══ Dataset entries ══

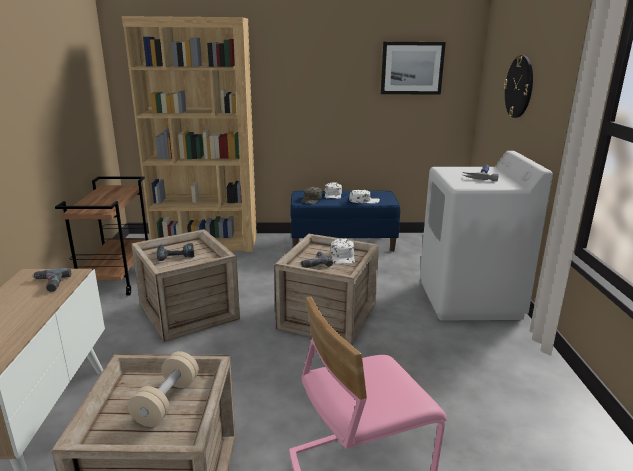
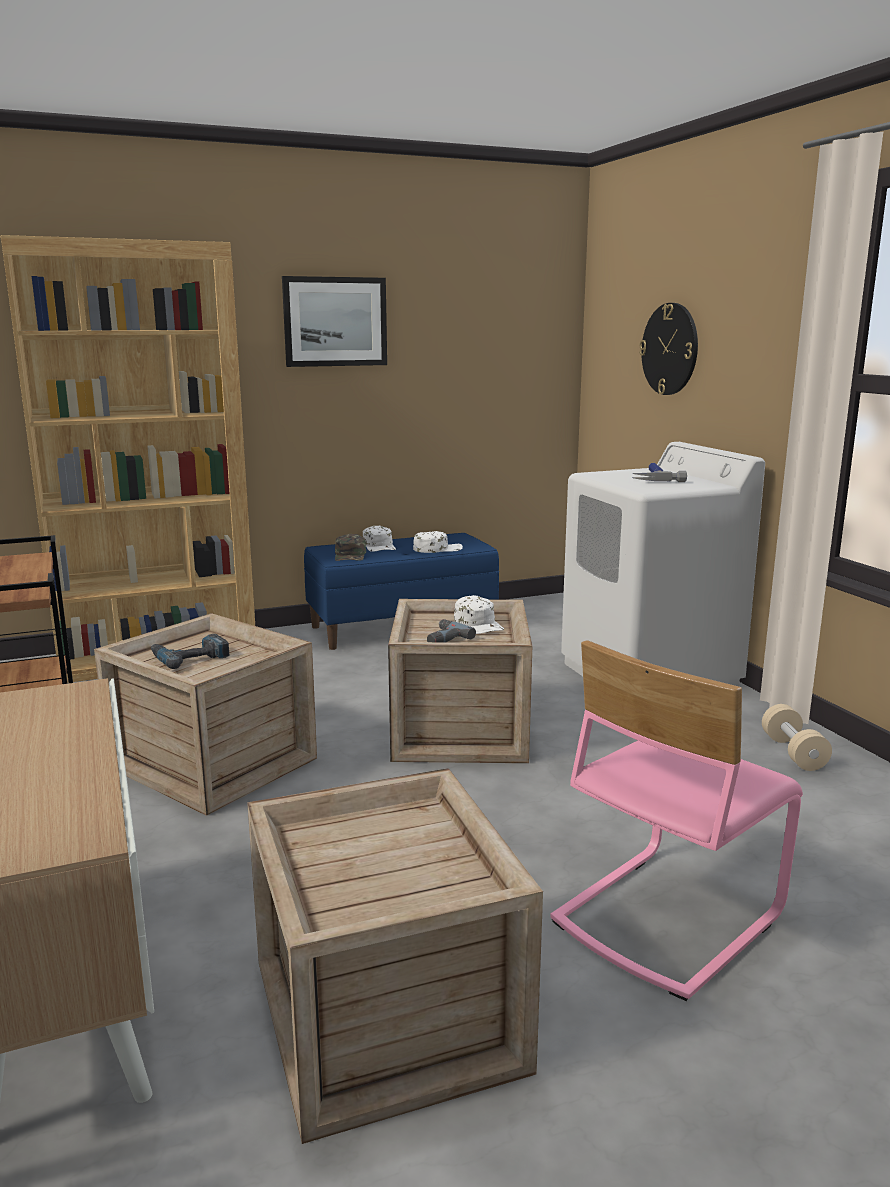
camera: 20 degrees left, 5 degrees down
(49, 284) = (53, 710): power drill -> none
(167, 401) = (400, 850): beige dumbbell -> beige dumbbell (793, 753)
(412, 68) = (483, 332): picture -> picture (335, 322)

═══
══ Dataset entries ══

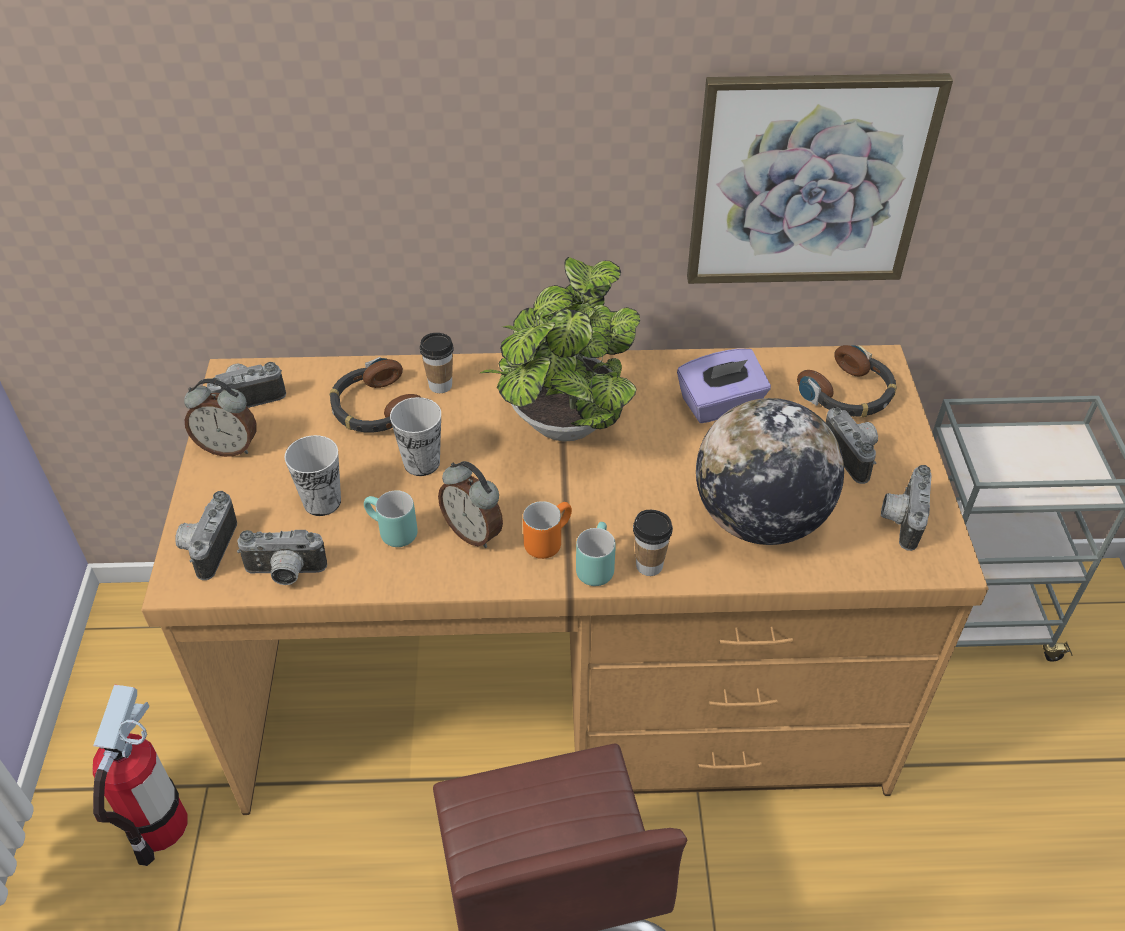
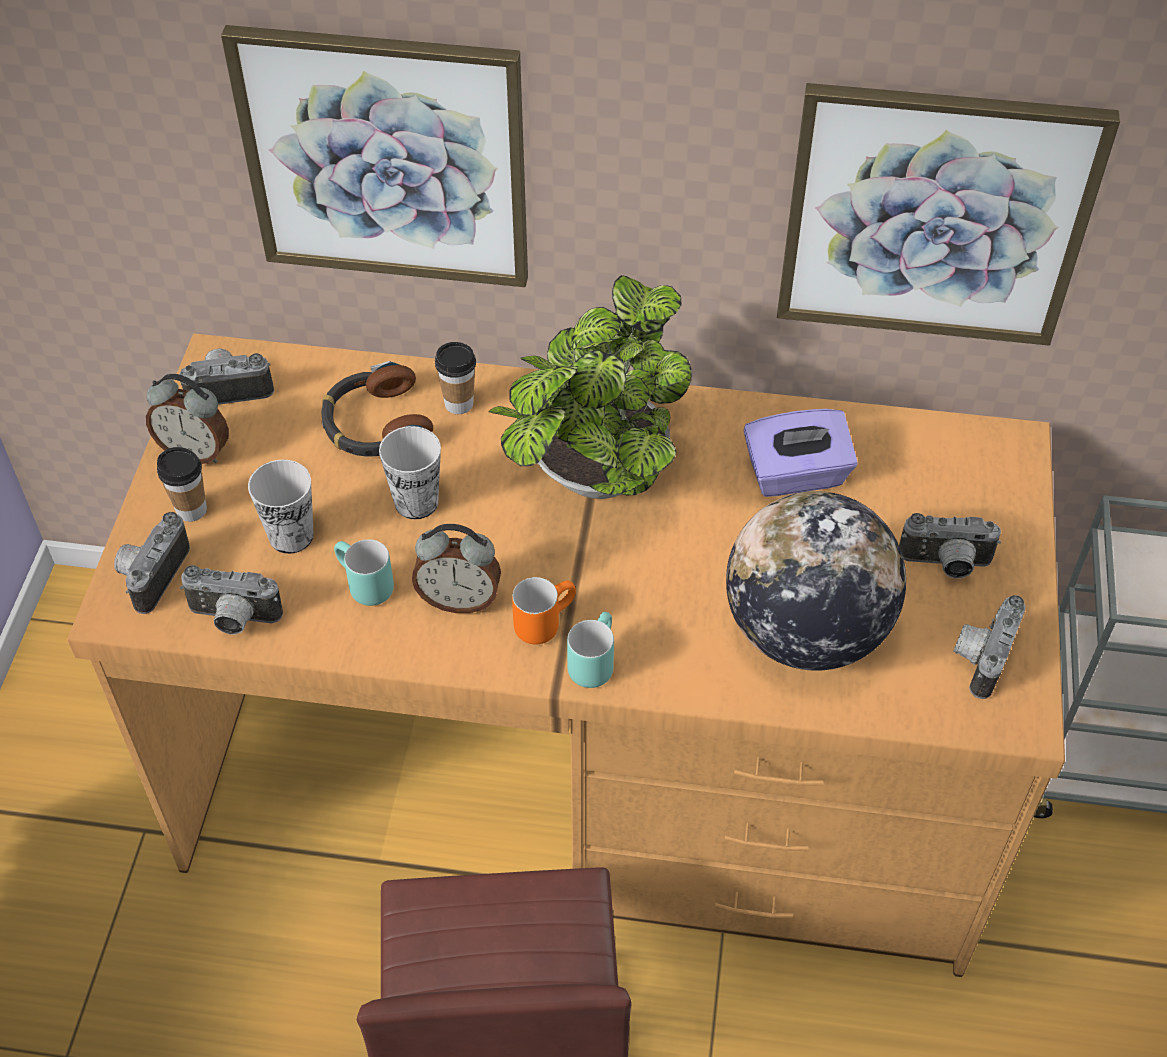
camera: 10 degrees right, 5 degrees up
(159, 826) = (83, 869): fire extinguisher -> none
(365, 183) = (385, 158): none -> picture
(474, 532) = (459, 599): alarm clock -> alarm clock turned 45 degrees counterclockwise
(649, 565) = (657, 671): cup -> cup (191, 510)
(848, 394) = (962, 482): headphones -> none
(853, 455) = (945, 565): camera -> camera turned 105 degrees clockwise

═══
══ Dataset entries ══

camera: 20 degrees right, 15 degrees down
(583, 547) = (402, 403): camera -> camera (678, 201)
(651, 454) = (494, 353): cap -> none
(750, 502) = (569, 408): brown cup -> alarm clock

═══

Proceeding from the line containing "camera: 20 degrees left, 5 degrees down" through the line containing "(412, 68) = (483, 332): picture", transcribe the lines above exactly, both end lines included.

§ Solution below:
camera: 20 degrees left, 5 degrees down
(49, 284) = (53, 710): power drill -> none
(167, 401) = (400, 850): beige dumbbell -> beige dumbbell (793, 753)
(412, 68) = (483, 332): picture -> picture (335, 322)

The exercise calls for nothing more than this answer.